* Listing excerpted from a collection
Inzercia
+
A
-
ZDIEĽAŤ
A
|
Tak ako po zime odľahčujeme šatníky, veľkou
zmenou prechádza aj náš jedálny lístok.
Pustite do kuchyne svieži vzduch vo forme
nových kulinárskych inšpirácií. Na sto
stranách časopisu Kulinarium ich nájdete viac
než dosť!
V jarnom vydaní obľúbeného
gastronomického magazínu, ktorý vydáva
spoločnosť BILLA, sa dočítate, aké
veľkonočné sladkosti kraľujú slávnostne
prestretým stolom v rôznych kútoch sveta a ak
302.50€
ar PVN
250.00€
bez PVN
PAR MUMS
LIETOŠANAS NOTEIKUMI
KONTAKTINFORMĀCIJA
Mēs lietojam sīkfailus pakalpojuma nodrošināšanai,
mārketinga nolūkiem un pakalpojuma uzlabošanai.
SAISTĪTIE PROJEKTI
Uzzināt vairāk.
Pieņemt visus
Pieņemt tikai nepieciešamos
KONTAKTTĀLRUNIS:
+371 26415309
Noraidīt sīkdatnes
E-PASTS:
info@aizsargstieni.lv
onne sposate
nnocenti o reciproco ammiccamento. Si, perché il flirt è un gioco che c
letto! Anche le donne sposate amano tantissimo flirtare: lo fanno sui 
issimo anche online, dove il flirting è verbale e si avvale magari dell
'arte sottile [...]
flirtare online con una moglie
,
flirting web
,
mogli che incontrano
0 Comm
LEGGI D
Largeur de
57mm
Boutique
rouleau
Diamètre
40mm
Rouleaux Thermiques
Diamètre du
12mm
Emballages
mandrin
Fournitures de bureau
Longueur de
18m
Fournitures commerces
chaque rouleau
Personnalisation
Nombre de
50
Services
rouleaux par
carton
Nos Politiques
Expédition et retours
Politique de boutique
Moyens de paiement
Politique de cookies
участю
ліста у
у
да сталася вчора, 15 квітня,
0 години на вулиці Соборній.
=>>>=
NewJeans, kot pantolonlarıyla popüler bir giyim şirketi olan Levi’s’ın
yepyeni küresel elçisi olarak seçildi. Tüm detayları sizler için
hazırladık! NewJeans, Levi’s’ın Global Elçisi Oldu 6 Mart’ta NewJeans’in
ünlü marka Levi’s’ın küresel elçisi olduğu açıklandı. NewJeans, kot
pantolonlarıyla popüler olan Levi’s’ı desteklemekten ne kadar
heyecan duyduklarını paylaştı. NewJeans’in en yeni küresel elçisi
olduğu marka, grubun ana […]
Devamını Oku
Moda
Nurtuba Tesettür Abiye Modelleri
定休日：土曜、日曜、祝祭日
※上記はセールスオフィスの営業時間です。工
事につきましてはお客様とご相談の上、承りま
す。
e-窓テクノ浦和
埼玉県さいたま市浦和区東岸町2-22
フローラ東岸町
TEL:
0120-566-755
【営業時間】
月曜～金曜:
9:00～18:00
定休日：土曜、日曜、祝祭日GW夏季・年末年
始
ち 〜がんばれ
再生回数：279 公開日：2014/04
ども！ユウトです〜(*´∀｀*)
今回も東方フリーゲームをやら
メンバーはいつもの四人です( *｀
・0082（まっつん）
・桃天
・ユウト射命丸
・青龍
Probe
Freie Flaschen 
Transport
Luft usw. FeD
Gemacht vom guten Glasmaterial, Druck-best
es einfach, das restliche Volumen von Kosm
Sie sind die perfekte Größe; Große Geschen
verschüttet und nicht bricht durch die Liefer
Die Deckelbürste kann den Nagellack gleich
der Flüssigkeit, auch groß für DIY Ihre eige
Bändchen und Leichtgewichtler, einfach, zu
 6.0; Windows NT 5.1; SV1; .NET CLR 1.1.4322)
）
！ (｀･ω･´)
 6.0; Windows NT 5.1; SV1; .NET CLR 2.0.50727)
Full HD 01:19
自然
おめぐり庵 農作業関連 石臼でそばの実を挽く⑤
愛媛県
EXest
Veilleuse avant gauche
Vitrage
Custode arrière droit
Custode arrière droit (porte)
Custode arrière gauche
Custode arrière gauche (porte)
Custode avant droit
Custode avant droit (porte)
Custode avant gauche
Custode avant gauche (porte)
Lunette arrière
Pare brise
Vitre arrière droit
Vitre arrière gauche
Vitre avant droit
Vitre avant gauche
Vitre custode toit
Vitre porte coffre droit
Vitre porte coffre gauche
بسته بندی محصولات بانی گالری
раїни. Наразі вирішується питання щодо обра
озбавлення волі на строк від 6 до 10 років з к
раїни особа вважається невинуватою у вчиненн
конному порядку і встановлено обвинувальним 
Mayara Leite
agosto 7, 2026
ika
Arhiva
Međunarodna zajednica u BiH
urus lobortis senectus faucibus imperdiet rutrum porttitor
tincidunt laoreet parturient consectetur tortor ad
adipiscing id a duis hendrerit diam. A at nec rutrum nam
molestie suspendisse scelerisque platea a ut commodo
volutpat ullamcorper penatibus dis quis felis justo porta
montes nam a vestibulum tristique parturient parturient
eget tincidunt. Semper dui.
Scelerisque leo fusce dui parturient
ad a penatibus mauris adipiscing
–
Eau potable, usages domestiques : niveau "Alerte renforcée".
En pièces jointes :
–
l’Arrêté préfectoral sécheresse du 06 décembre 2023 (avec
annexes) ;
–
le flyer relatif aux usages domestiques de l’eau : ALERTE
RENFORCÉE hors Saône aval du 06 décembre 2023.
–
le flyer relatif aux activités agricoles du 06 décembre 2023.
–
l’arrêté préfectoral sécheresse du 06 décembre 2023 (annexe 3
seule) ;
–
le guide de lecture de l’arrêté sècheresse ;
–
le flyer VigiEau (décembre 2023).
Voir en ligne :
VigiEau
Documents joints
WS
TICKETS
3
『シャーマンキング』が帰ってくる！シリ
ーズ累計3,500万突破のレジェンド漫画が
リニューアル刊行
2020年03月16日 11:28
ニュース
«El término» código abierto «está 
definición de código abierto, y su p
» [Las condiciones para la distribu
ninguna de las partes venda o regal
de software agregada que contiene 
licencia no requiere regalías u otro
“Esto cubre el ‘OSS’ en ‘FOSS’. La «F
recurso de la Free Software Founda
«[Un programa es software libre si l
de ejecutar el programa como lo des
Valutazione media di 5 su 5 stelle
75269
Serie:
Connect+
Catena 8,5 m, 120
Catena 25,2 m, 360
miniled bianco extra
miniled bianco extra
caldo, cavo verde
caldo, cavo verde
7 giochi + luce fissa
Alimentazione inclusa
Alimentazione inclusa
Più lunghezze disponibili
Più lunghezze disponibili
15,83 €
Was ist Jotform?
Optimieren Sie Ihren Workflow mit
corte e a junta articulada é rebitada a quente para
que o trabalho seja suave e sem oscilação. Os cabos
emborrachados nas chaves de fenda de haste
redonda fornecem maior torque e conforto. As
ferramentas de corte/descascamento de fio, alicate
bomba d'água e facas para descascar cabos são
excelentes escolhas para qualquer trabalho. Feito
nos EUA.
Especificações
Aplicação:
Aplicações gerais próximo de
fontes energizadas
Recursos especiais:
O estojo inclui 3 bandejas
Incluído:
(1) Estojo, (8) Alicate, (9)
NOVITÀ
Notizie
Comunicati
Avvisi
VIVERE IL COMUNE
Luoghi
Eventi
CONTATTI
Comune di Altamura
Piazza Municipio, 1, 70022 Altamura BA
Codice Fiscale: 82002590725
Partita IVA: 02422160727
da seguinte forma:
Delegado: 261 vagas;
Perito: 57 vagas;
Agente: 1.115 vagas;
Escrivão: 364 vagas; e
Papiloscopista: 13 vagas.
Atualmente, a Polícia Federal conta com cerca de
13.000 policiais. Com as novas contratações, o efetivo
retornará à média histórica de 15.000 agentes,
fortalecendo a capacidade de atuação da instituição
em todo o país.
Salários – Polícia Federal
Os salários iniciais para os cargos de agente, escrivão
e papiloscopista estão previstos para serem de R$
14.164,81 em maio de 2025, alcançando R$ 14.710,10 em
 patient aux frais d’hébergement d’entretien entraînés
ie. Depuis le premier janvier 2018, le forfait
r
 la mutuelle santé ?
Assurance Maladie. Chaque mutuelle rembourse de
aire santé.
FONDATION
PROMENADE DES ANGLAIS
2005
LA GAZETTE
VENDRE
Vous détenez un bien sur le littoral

* Your task
Can you write out every line of the listing above, from the very first one down to and including the line containing "issimo anche online, dove", with nothing changed?

* Exercise result
Inzercia
+
A
-
ZDIEĽAŤ
A
|
Tak ako po zime odľahčujeme šatníky, veľkou
zmenou prechádza aj náš jedálny lístok.
Pustite do kuchyne svieži vzduch vo forme
nových kulinárskych inšpirácií. Na sto
stranách časopisu Kulinarium ich nájdete viac
než dosť!
V jarnom vydaní obľúbeného
gastronomického magazínu, ktorý vydáva
spoločnosť BILLA, sa dočítate, aké
veľkonočné sladkosti kraľujú slávnostne
prestretým stolom v rôznych kútoch sveta a ak
302.50€
ar PVN
250.00€
bez PVN
PAR MUMS
LIETOŠANAS NOTEIKUMI
KONTAKTINFORMĀCIJA
Mēs lietojam sīkfailus pakalpojuma nodrošināšanai,
mārketinga nolūkiem un pakalpojuma uzlabošanai.
SAISTĪTIE PROJEKTI
Uzzināt vairāk.
Pieņemt visus
Pieņemt tikai nepieciešamos
KONTAKTTĀLRUNIS:
+371 26415309
Noraidīt sīkdatnes
E-PASTS:
info@aizsargstieni.lv
onne sposate
nnocenti o reciproco ammiccamento. Si, perché il flirt è un gioco che c
letto! Anche le donne sposate amano tantissimo flirtare: lo fanno sui 
issimo anche online, dove il flirting è verbale e si avvale magari dell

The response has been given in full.